--- Assigned task ---
The records below need to be repeated exactly, though not their pictures.

--- Dataset entries ---

■ ■ ■ ■

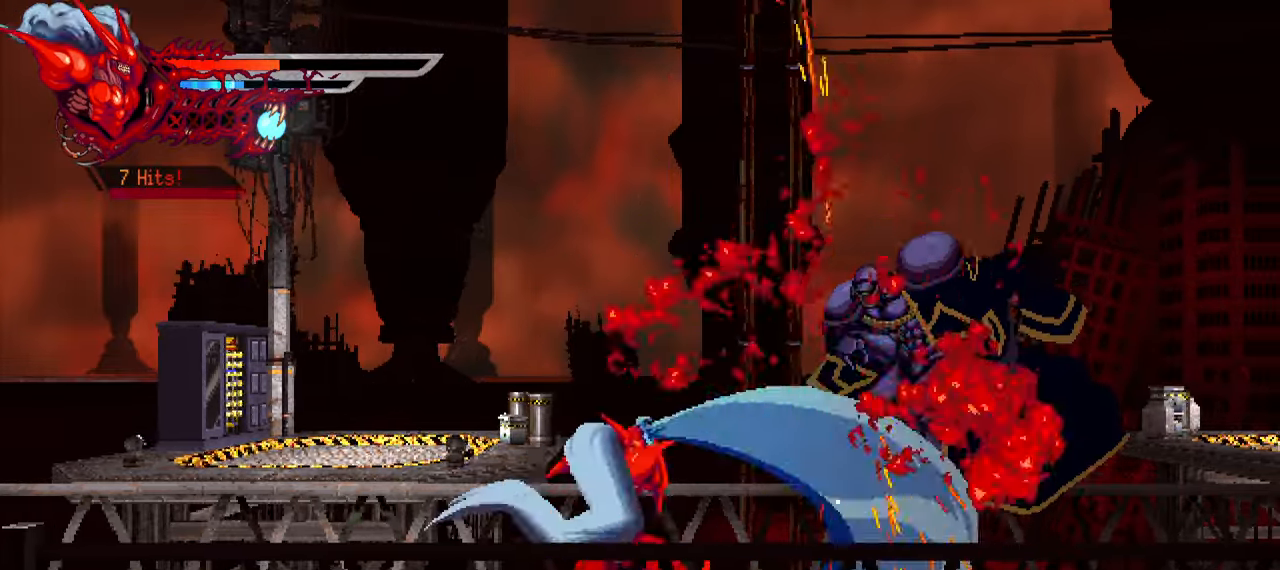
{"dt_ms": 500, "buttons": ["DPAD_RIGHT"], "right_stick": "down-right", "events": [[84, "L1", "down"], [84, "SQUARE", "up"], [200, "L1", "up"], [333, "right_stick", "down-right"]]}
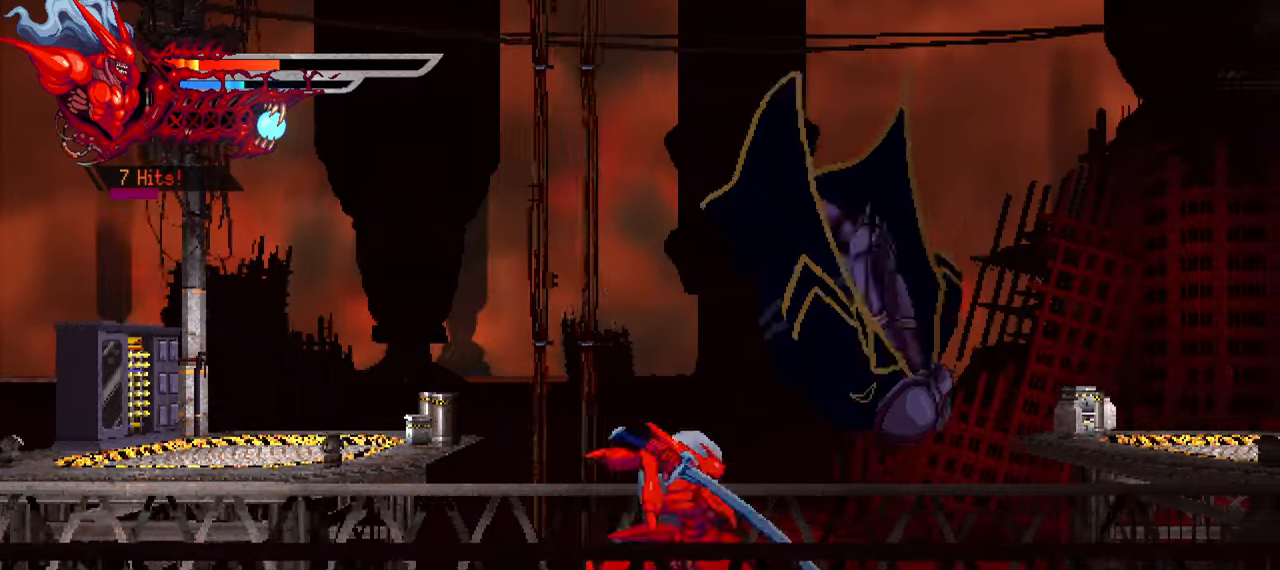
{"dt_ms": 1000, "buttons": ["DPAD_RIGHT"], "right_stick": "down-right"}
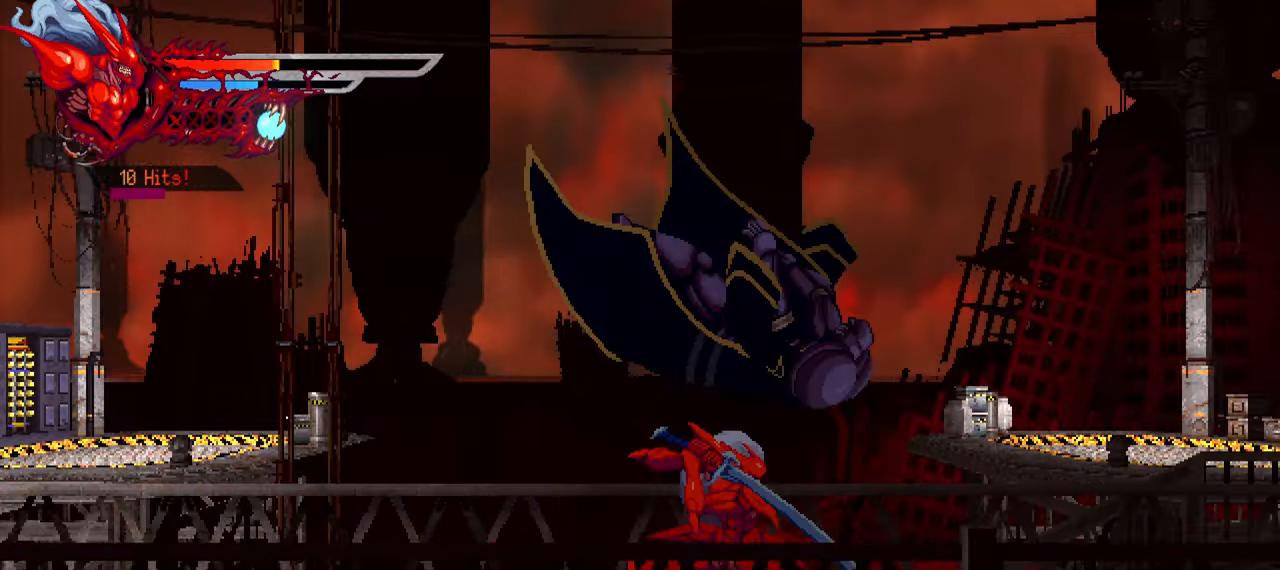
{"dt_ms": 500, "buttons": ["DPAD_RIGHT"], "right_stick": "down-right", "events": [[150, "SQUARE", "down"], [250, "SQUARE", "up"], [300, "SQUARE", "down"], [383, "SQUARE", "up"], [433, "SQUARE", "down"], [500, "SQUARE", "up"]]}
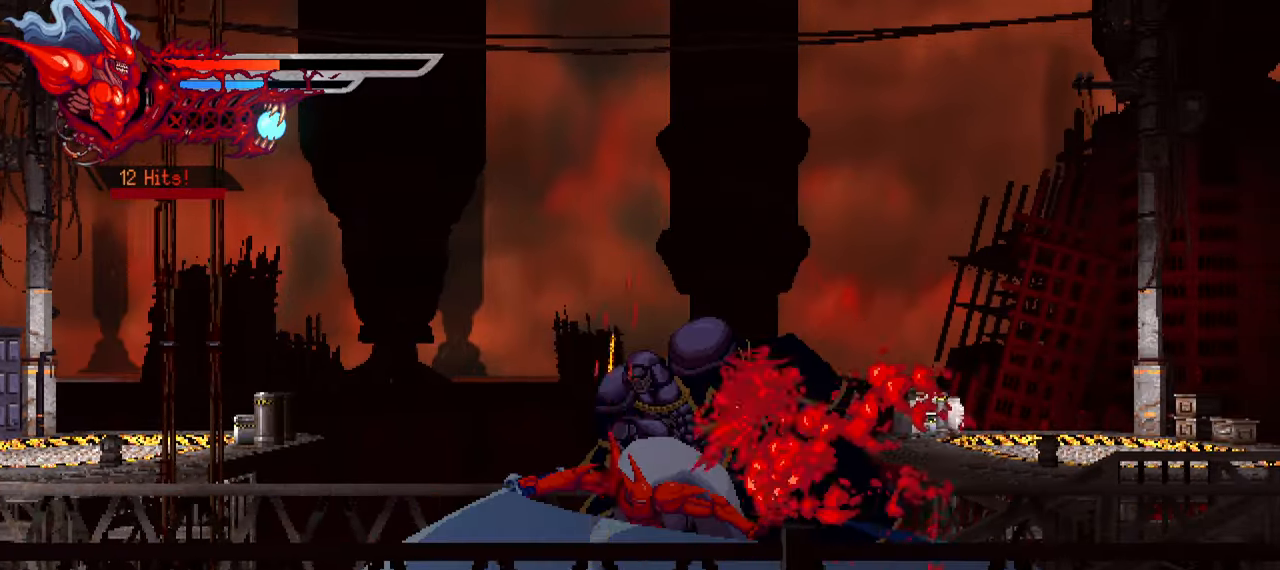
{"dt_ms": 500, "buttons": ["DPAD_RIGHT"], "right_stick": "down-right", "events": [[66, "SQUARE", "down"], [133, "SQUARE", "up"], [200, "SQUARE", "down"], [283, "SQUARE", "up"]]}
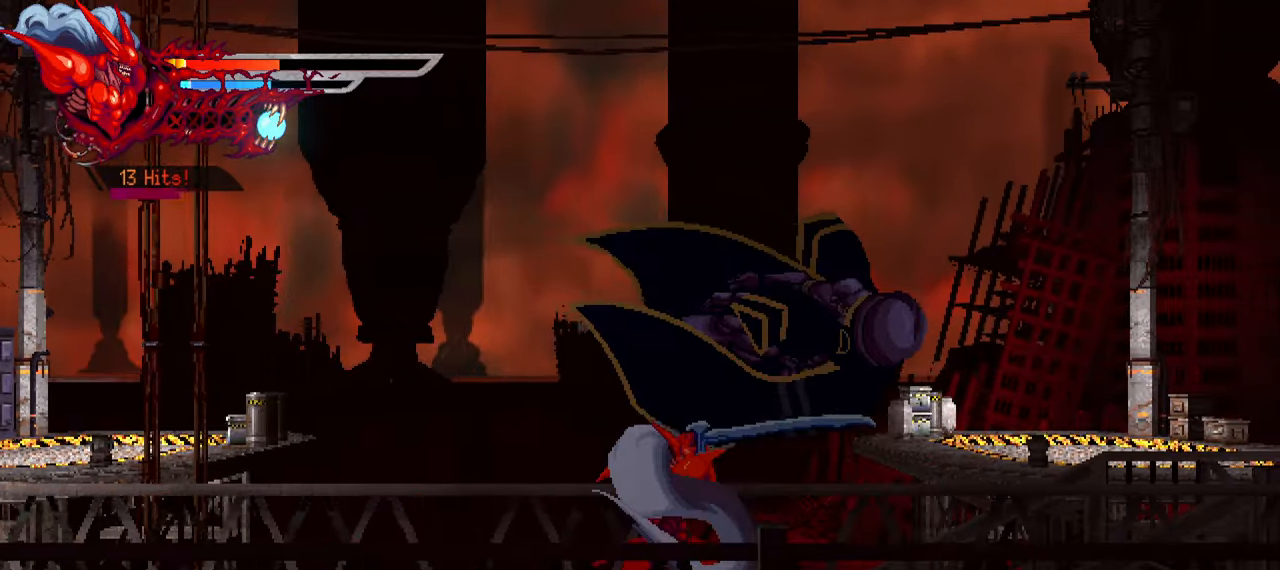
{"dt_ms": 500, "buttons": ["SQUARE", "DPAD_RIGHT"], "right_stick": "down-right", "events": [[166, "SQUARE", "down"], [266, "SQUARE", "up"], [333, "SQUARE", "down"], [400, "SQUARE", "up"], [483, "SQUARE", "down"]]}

■ ■ ■ ■

--- Response box ---
{"dt_ms": 500, "buttons": ["DPAD_RIGHT"], "right_stick": "down-right", "events": [[84, "L1", "down"], [84, "SQUARE", "up"], [200, "L1", "up"], [333, "right_stick", "down-right"]]}
{"dt_ms": 1000, "buttons": ["DPAD_RIGHT"], "right_stick": "down-right"}
{"dt_ms": 500, "buttons": ["DPAD_RIGHT"], "right_stick": "down-right", "events": [[150, "SQUARE", "down"], [250, "SQUARE", "up"], [300, "SQUARE", "down"], [383, "SQUARE", "up"], [433, "SQUARE", "down"], [500, "SQUARE", "up"]]}
{"dt_ms": 500, "buttons": ["DPAD_RIGHT"], "right_stick": "down-right", "events": [[66, "SQUARE", "down"], [133, "SQUARE", "up"], [200, "SQUARE", "down"], [283, "SQUARE", "up"]]}
{"dt_ms": 500, "buttons": ["SQUARE", "DPAD_RIGHT"], "right_stick": "down-right", "events": [[166, "SQUARE", "down"], [266, "SQUARE", "up"], [333, "SQUARE", "down"], [400, "SQUARE", "up"], [483, "SQUARE", "down"]]}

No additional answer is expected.